Forehand. Forehand. Forehand. Then a sudden switch to backhand. The ball whistles over the net and sophomore Jiwen Wu lets out a string of Mandarin Chinese, teasing his dad. He’s using his dad to warm up for his typical three-hour Saturday afternoon training session at the Athletic Club of Overland Park.
Wu’s training doesn’t involve pushups or wind sprints. His sport isn’t one of brute strength. Table tennis is one of skill.
It takes skill to see where the 40 mm wide ball is going and stop it in less than a second. It takes skill to know how to angle a paddle to cause different types of spin, or to anticipate the type of shot the other player is taking.
“Soccer or basketball, you need strength for them, but table tennis is all about the skill,” Wu says. “That’s kind of good for me. What I need is to be able to be fast and to have quick reactions so that I can stop the ball.”
Wu spends around 10 hours in private lessons and practices at the Athletic Club every week. The time is spent working towards a single goal -- a professional ranking.
In the U.S., players are ranked on a number scale. The world champion is ranked around 2900 and most professionals are ranked at 2000 or above. Currently, Wu is aiming to raise his 1750 ranking to somewhere between 2000 and 2300.
After getting warmed up with his dad, Jiwen greets a fellow player, Hao, who he plays against often. They chat in a mix of Mandarin and English and then the two begin a match. Hao is ranked at 1900 and has played for over 30 years. His powerful volleys cause Jiwen to overshoot the table three times in a row.
“He’s nervous,” Hao says, retrieving the ball as it skitters across the court. “He never misses that much.”
The sophomore’s interest in table tennis began in the second grade, when Wu was still living in Guangzhou, China. Wu’s father, Jianheng, introduced him to the sport through a local club. Jianheng had played since he was 10, when he took a door off its hinges and placed it on bricks to create makeshift table in order to practice.
“He wanted me to learn table tennis because he really enjoyed it as a boy,” Jiwen says, translating for his dad from Mandarin to English. “He says it’s good for me, to keep in shape, and I seem to really like it. He hopes that I keep doing it for awhile, like the other guys here [at the club].”
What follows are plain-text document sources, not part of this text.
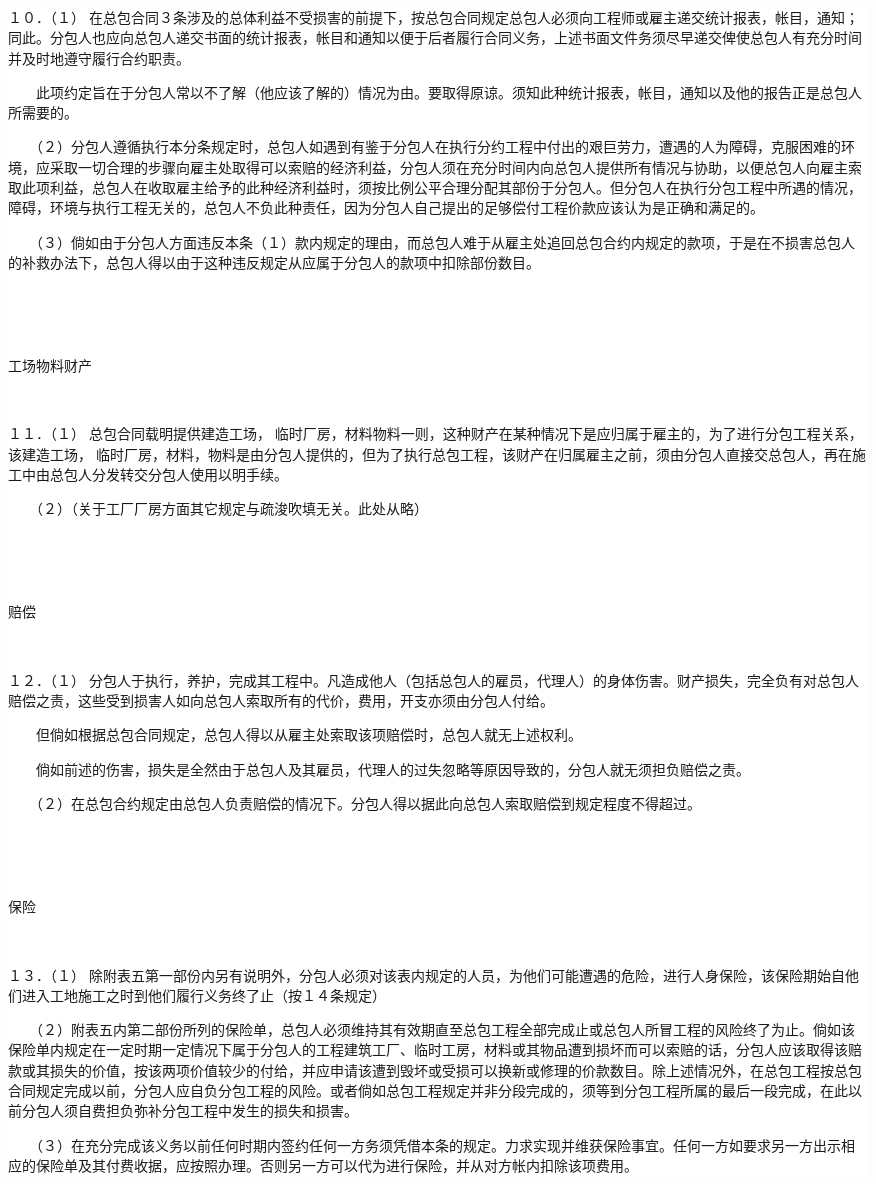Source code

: １０．（１）
在总包合同３条涉及的总体利益不受损害的前提下，按总包合同规定总包人必须向工程师或雇主递交统计报表，帐目，通知；同此。分包人也应向总包人递交书面的统计报表，帐目和通知以便于后者履行合同义务，上述书面文件务须尽早递交俾使总包人有充分时间并及时地遵守履行合约职责。

　　此项约定旨在于分包人常以不了解（他应该了解的）情况为由。要取得原谅。须知此种统计报表，帐目，通知以及他的报告正是总包人所需要的。

　　（２）分包人遵循执行本分条规定时，总包人如遇到有鉴于分包人在执行分约工程中付出的艰巨劳力，遭遇的人为障碍，克服困难的环境，应采取一切合理的步骤向雇主处取得可以索赔的经济利益，分包人须在充分时间内向总包人提供所有情况与协助，以便总包人向雇主索取此项利益，总包人在收取雇主给予的此种经济利益时，须按比例公平合理分配其部份于分包人。但分包人在执行分包工程中所遇的情况，障碍，环境与执行工程无关的，总包人不负此种责任，因为分包人自己提出的足够偿付工程价款应该认为是正确和满足的。

　　（３）倘如由于分包人方面违反本条（１）款内规定的理由，而总包人难于从雇主处追回总包合约内规定的款项，于是在不损害总包人的补救办法下，总包人得以由于这种违反规定从应属于分包人的款项中扣除部份数目。

　　

　　


 工场物料财产



　　

１１．（１）
总包合同载明提供建造工场， 临时厂房，材料物料一则，这种财产在某种情况下是应归属于雇主的，为了进行分包工程关系，该建造工场， 临时厂房，材料，物料是由分包人提供的，但为了执行总包工程，该财产在归属雇主之前，须由分包人直接交总包人，再在施工中由总包人分发转交分包人使用以明手续。

　　（２）（关于工厂厂房方面其它规定与疏浚吹填无关。此处从略）

　　

　　


 赔偿



　　

１２．（１）
分包人于执行，养护，完成其工程中。凡造成他人（包括总包人的雇员，代理人）的身体伤害。财产损失，完全负有对总包人赔偿之责，这些受到损害人如向总包人索取所有的代价，费用，开支亦须由分包人付给。

　　但倘如根据总包合同规定，总包人得以从雇主处索取该项赔偿时，总包人就无上述权利。

　　倘如前述的伤害，损失是全然由于总包人及其雇员，代理人的过失忽略等原因导致的，分包人就无须担负赔偿之责。

　　（２）在总包合约规定由总包人负责赔偿的情况下。分包人得以据此向总包人索取赔偿到规定程度不得超过。

　　

　　


 保险



　　

１３．（１）
除附表五第一部份内另有说明外，分包人必须对该表内规定的人员，为他们可能遭遇的危险，进行人身保险，该保险期始自他们进入工地施工之时到他们履行义务终了止（按１４条规定）

　　（２）附表五内第二部份所列的保险单，总包人必须维持其有效期直至总包工程全部完成止或总包人所冒工程的风险终了为止。倘如该保险单内规定在一定时期一定情况下属于分包人的工程建筑工厂、临时工房，材料或其物品遭到损坏而可以索赔的话，分包人应该取得该赔款或其损失的价值，按该两项价值较少的付给，并应申请该遭到毁坏或受损可以换新或修理的价款数目。除上述情况外，在总包工程按总包合同规定完成以前，分包人应自负分包工程的风险。或者倘如总包工程规定并非分段完成的，须等到分包工程所属的最后一段完成，在此以前分包人须自费担负弥补分包工程中发生的损失和损害。

　　（３）在充分完成该义务以前任何时期内签约任何一方务须凭借本条的规定。力求实现并维获保险事宜。任何一方如要求另一方出示相应的保险单及其付费收据，应按照办理。否则另一方可以代为进行保险，并从对方帐内扣除该项费用。
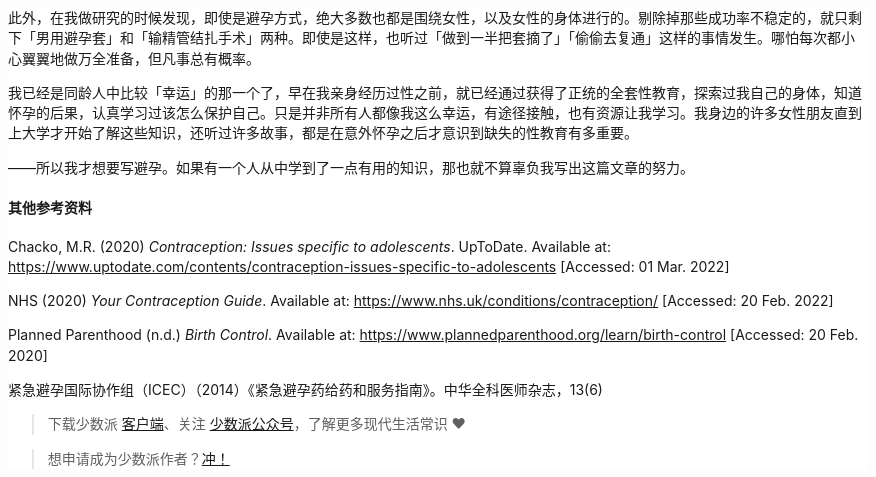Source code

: 此外，在我做研究的时候发现，即使是避孕方式，绝大多数也都是围绕女性，以及女性的身体进行的。剔除掉那些成功率不稳定的，就只剩下「男用避孕套」和「输精管结扎手术」两种。即使是这样，也听过「做到一半把套摘了」「偷偷去复通」这样的事情发生。哪怕每次都小心翼翼地做万全准备，但凡事总有概率。

我已经是同龄人中比较「幸运」的那一个了，早在我亲身经历过性之前，就已经通过获得了正统的全套性教育，探索过我自己的身体，知道怀孕的后果，认真学习过该怎么保护自己。只是并非所有人都像我这么幸运，有途径接触，也有资源让我学习。我身边的许多女性朋友直到上大学才开始了解这些知识，还听过许多故事，都是在意外怀孕之后才意识到缺失的性教育有多重要。

——所以我才想要写避孕。如果有一个人从中学到了一点有用的知识，那也就不算辜负我写出这篇文章的努力。

#### 其他参考资料

Chacko, M.R. (2020) _Contraception: Issues specific to adolescents_. UpToDate. Available at: https://www.uptodate.com/contents/contraception-issues-specific-to-adolescents [Accessed: 01 Mar. 2022]

NHS (2020) _Your Contraception Guide_. Available at: https://www.nhs.uk/conditions/contraception/ [Accessed: 20 Feb. 2022]

Planned Parenthood (n.d.) _Birth Control_. Available at: https://www.plannedparenthood.org/learn/birth-control [Accessed: 20 Feb. 2020]

紧急避孕国际协作组（ICEC）（2014）《紧急避孕药给药和服务指南》。中华全科医师杂志，13(6)

> 下载少数派 [客户端](https://sspai.com/page/client)、关注 [少数派公众号](https://sspai.com/s/J71e)，了解更多现代生活常识 ❤️

> 想申请成为少数派作者？[冲！](https://sspai.com/apply/writing)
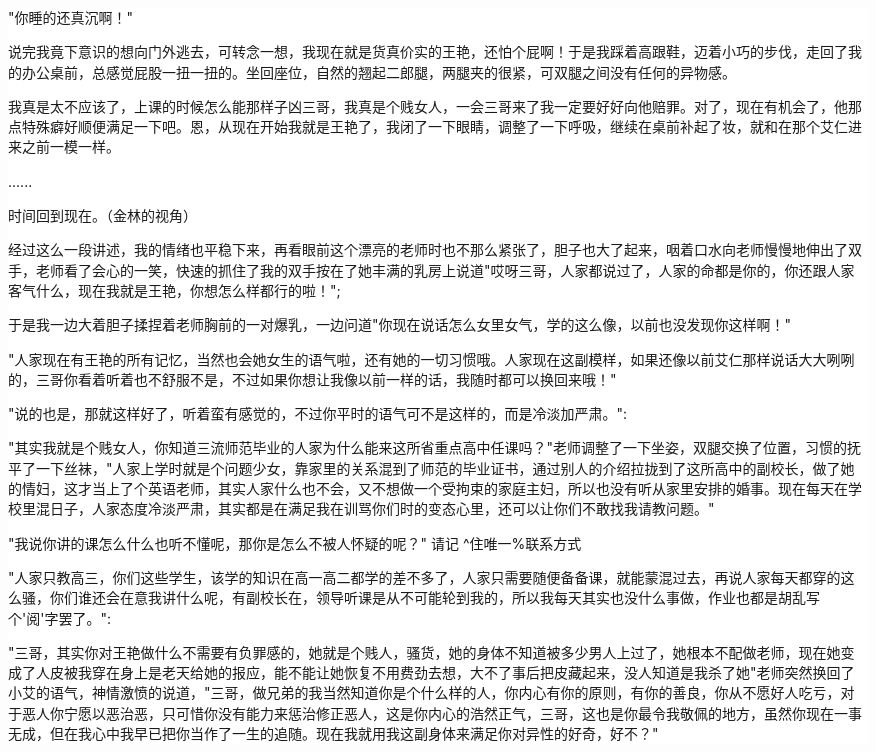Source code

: "你睡的还真沉啊！"





说完我竟下意识的想向门外逃去，可转念一想，我现在就是货真价实的王艳，还怕个屁啊！于是我踩着高跟鞋，迈着小巧的步伐，走回了我的办公桌前，总感觉屁股一扭一扭的。坐回座位，自然的翘起二郎腿，两腿夹的很紧，可双腿之间没有任何的异物感。





我真是太不应该了，上课的时候怎么能那样子凶三哥，我真是个贱女人，一会三哥来了我一定要好好向他赔罪。对了，现在有机会了，他那点特殊癖好顺便满足一下吧。恩，从现在开始我就是王艳了，我闭了一下眼睛，调整了一下呼吸，继续在桌前补起了妆，就和在那个艾仁进来之前一模一样。



......



时间回到现在。（金林的视角）





经过这么一段讲述，我的情绪也平稳下来，再看眼前这个漂亮的老师时也不那么紧张了，胆子也大了起来，咽着口水向老师慢慢地伸出了双手，老师看了会心的一笑，快速的抓住了我的双手按在了她丰满的乳房上说道"哎呀三哥，人家都说过了，人家的命都是你的，你还跟人家客气什么，现在我就是王艳，你想怎么样都行的啦！";





于是我一边大着胆子揉捏着老师胸前的一对爆乳，一边问道"你现在说话怎么女里女气，学的这么像，以前也没发现你这样啊！"





"人家现在有王艳的所有记忆，当然也会她女生的语气啦，还有她的一切习惯哦。人家现在这副模样，如果还像以前艾仁那样说话大大咧咧的，三哥你看着听着也不舒服不是，不过如果你想让我像以前一样的话，我随时都可以换回来哦！"





"说的也是，那就这样好了，听着蛮有感觉的，不过你平时的语气可不是这样的，而是冷淡加严肃。":





"其实我就是个贱女人，你知道三流师范毕业的人家为什么能来这所省重点高中任课吗？"老师调整了一下坐姿，双腿交换了位置，习惯的抚平了一下丝袜，"人家上学时就是个问题少女，靠家里的关系混到了师范的毕业证书，通过别人的介绍拉拢到了这所高中的副校长，做了她的情妇，这才当上了个英语老师，其实人家什么也不会，又不想做一个受拘束的家庭主妇，所以也没有听从家里安排的婚事。现在每天在学校里混日子，人家态度冷淡严肃，其实都是在满足我在训骂你们时的变态心里，还可以让你们不敢找我请教问题。"





"我说你讲的课怎么什么也听不懂呢，那你是怎么不被人怀疑的呢？" 请记 ^住唯一%联系方式





"人家只教高三，你们这些学生，该学的知识在高一高二都学的差不多了，人家只需要随便备备课，就能蒙混过去，再说人家每天都穿的这么骚，你们谁还会在意我讲什么呢，有副校长在，领导听课是从不可能轮到我的，所以我每天其实也没什么事做，作业也都是胡乱写个'阅'字罢了。":





"三哥，其实你对王艳做什么不需要有负罪感的，她就是个贱人，骚货，她的身体不知道被多少男人上过了，她根本不配做老师，现在她变成了人皮被我穿在身上是老天给她的报应，能不能让她恢复不用费劲去想，大不了事后把皮藏起来，没人知道是我杀了她"老师突然换回了小艾的语气，神情激愤的说道，"三哥，做兄弟的我当然知道你是个什么样的人，你内心有你的原则，有你的善良，你从不愿好人吃亏，对于恶人你宁愿以恶治恶，只可惜你没有能力来惩治修正恶人，这是你内心的浩然正气，三哥，这也是你最令我敬佩的地方，虽然你现在一事无成，但在我心中我早已把你当作了一生的追随。现在我就用我这副身体来满足你对异性的好奇，好不？"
In seventh grade, his family moved to Kansas so that Wu’s mother could become a medical researcher for the pharmacology department at the University of Kansas Medical Center. Wu thought that he was leaving table tennis behind in China, since he didn’t know of any leagues or coaches in the area. The loss was just another difficulty of moving to an entirely new country.
But after a year of not playing, Wu found a local coach named Xueying Li. Although Jiwen struggled at first due to taking time off, playing the sport helped him with the transition from China to the U.S. After several weeks, Wu and his coach were amazed at his rapid improvement.
“He is a very good student, very smart,” Li said. “He works very hard, and he is good both at forehand and backhand, so that is very good. We’re aiming for him to get 1900 or 2000 this year, and he’ll do it. I know it.”
When Wu began playing in America, table tennis became less of a hobby as Jiwen became more competitive and enjoyed spending more time at the Athletic Club. Although he had less free time because of his homework load, Wu still made time to train and grow as a player. Playing at the Athletic Club brought a new perk -- Wu met Samuel Liu, a fellow sophomore, who quickly became his friend and partner for practicing and doubles competitions.
The two are well-matched and ranked evenly around 1750. As Liu and Wu play a match against each other, their playing styles compliment each others’ strengths. Liu, an aggressive player, is able to overpower Wu with hard forehands, while Wu bests him with repetition and finesse.
“It’s so good to have Jiwen, because before I was just playing with a lot of adults,” Liu says. “We push each other really well since we’re so evenly matched, but we’re able to have fun with it, too.”
The boys laugh as Liu slams a shot into the net. They’ve traveled to several competitions together, competing both in singles and in doubles. Jiwen struggled at his first tournaments when he was ranked around 1400 and competing against players with 1800 rankings. Over the past year, he has become more competitive, winning medals and money at his last two tournaments.
For Wu, every training session is focused on the future, where he hopes to have a professional ranking and play for whichever college he attends. To continue improving, Jiwen plays against opponents with much higher rankings than him.
“The professional players at the club, some of them are lot better than me,” Wu says. “But I still play them. That’s the only way I’ll get better.”
There’s no greater example than Parviz Mojaverian, a former member of the Iranian National Team, who Wu plays his final matches of the day with. Wu goes into the match just hoping to keep up. When he dives across the table to send a shot right next to Mojaverian, both Wu and and Liu let out an excited whoop.
“See?” Mojaverian says as he retrieves the ball. “He’s got potential.”